Unemployment rate may have declined, but people who do not have jobs are still numerous. Manpower Minister Josephine Teo said that it will be determined by the hiring demand and the keenness of employers to look past applicants who have familiar profiles.
He also added that people who are looking for a job must take time to learn new skills and consider taking on a different in-demand job. The overall unemployment rate declined to 3% in February from 3.2% in January. While the resident unemployment rate was reduced to 4.1% in February from 4.3% in January. Teo pointed out that there has been an increase in the growth of jobs although it’s not on the same as the level as before the pandemic happened.

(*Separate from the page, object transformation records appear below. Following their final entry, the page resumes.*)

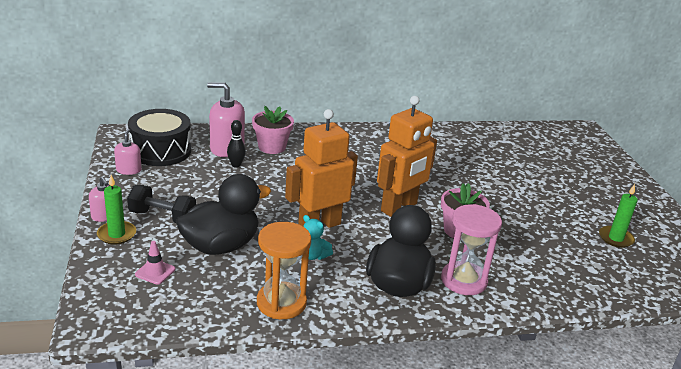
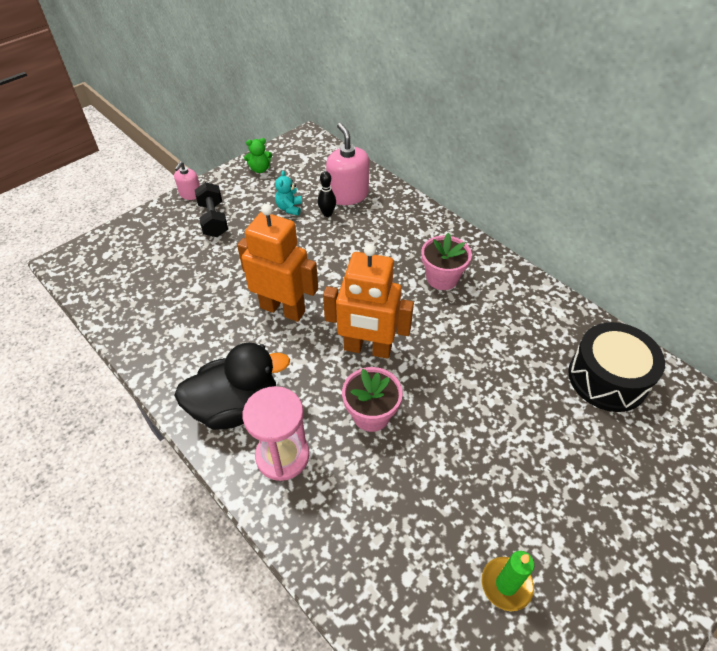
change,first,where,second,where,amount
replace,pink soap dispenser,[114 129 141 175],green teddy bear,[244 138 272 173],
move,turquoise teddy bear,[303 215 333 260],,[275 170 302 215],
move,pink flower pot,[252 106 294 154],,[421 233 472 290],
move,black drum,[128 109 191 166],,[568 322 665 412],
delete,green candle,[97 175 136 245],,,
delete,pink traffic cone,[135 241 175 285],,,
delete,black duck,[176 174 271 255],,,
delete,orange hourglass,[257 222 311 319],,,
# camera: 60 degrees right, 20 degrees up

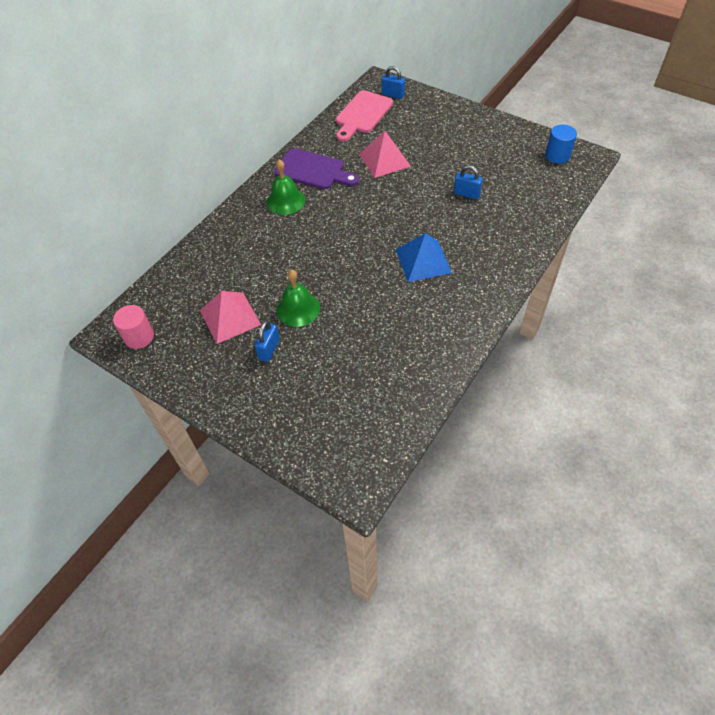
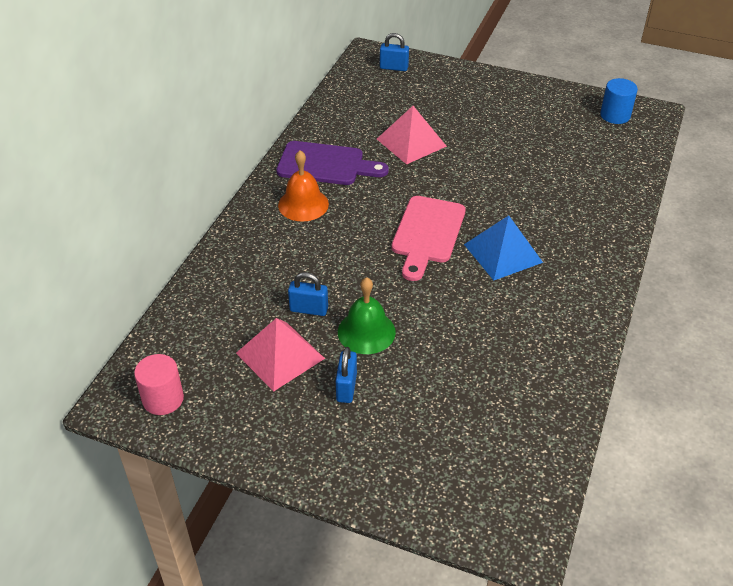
change,first,where,second,where,amount
recolor,green bell,[267 159 305 215],orange bell,[278 151 329 222],
move,blue padlock,[454 165 483 199],,[288 272 328 316],
move,pink cutting board,[336 90 393 142],,[392 196 466 281],
# camera: 15 degrees left, 10 degrees down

The wage subsidy scheme in August last year that was launched to encourage firms to employ more people because of the aftereffects of the pandemic has received an additional budget of S$5.2 billion (RM16 billion) for the scheme to be extended until September.
Teo said that seeing how the government is aiding the employers to hire more residents has encouraged them to take into consideration different groups that includes sectors who were not employed before and those whose ages are 40 and above.
DBS bank senior economist Irvin Seah said that due to the effects of pandemic which restricted travels and caused the boarders to be closed, there has been reduced access in hiring foreign workers which resulted to an increase in hiring of domestic workers.
Even though that was the case, Seah added that residents who are looking for a job cannot be picky in choosing what work to land on because there’s hardly any job vacancies. He said that employers are still able to give jobs to foreign workers despite the Covid-19 because of the new working norms that allows people to work remotely without being present physically. And even though the government has granted employers incentives to increase domestic hiring, there’s still a wall that needs to be overcome which is turning these temporary jobs into permanent ones.